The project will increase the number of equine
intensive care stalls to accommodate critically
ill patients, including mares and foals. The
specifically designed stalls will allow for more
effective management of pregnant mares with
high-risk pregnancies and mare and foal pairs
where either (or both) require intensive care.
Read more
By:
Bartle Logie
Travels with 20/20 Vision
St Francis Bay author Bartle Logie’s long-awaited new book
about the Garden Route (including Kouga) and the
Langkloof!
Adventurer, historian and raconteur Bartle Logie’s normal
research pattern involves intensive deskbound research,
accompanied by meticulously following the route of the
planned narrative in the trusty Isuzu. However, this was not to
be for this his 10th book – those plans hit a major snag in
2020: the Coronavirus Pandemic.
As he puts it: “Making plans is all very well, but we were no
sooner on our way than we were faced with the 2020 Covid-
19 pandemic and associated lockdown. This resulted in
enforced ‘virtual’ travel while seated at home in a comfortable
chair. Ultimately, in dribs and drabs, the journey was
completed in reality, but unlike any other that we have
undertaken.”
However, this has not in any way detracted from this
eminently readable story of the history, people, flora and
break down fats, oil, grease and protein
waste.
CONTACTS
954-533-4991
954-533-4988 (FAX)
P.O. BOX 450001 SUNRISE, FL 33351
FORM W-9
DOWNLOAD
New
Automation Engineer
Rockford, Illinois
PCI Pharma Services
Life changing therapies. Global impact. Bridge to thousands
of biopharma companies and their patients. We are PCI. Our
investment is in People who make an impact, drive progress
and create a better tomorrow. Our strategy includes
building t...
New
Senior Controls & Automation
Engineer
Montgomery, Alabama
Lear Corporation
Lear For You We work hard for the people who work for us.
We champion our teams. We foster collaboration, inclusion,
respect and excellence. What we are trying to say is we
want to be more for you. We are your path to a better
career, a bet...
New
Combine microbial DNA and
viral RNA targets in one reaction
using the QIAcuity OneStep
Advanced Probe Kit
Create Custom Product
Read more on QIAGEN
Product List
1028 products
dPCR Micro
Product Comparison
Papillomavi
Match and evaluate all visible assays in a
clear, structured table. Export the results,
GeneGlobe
**********
Your objective: For the listing above, print only the lines starting at the line containing "specifically designed stalls" and ending at the line containing "accompanied by meticulously", exactly, both included.

Solution to this task:
specifically designed stalls will allow for more
effective management of pregnant mares with
high-risk pregnancies and mare and foal pairs
where either (or both) require intensive care.
Read more
By:
Bartle Logie
Travels with 20/20 Vision
St Francis Bay author Bartle Logie’s long-awaited new book
about the Garden Route (including Kouga) and the
Langkloof!
Adventurer, historian and raconteur Bartle Logie’s normal
research pattern involves intensive deskbound research,
accompanied by meticulously following the route of the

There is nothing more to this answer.